Exercise requirements.
Pull out everything in the records from the line containing "Not a Comedian…I’m" down to the line containing "RONNIE MARMO PLAYS LENNY AND FOR ALL", both of those lines included, and copy it word for word.

The input Start Marker

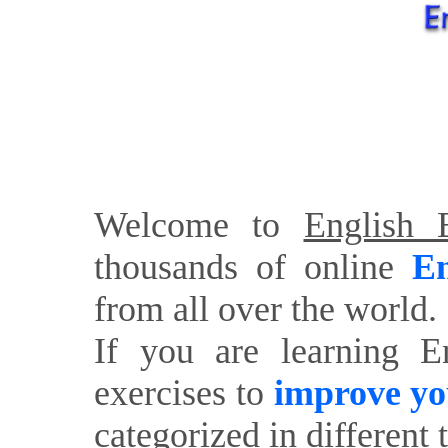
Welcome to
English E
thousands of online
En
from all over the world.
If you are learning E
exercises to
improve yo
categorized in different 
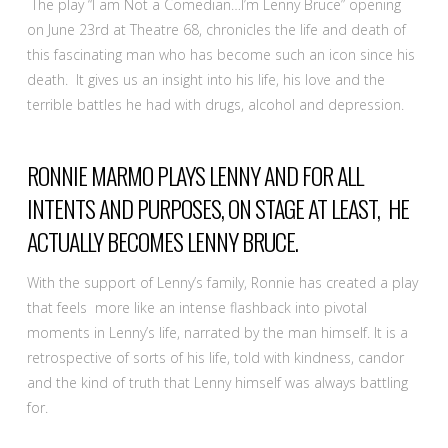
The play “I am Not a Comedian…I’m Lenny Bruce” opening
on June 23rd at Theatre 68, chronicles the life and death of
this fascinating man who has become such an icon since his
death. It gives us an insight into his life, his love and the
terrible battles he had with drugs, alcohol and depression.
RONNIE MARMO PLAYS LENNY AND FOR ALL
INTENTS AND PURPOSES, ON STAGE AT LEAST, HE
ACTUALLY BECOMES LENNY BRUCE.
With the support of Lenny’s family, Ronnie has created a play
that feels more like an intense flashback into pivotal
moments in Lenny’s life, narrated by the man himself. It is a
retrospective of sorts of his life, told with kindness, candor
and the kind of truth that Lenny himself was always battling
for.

The input End Marker
The input Start Marker

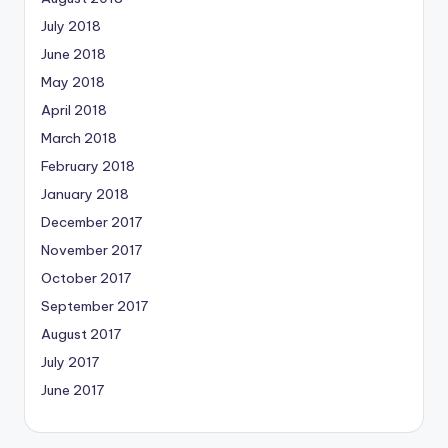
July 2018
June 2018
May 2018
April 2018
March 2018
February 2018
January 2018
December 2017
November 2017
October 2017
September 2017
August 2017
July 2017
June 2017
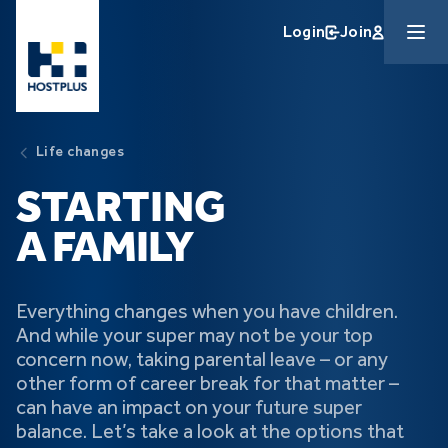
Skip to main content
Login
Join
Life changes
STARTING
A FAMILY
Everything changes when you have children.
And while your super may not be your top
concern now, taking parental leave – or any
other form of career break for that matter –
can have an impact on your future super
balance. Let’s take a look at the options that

The input End Marker

Expected output.
The play “I am Not a Comedian…I’m Lenny Bruce” opening
on June 23rd at Theatre 68, chronicles the life and death of
this fascinating man who has become such an icon since his
death. It gives us an insight into his life, his love and the
terrible battles he had with drugs, alcohol and depression.
RONNIE MARMO PLAYS LENNY AND FOR ALL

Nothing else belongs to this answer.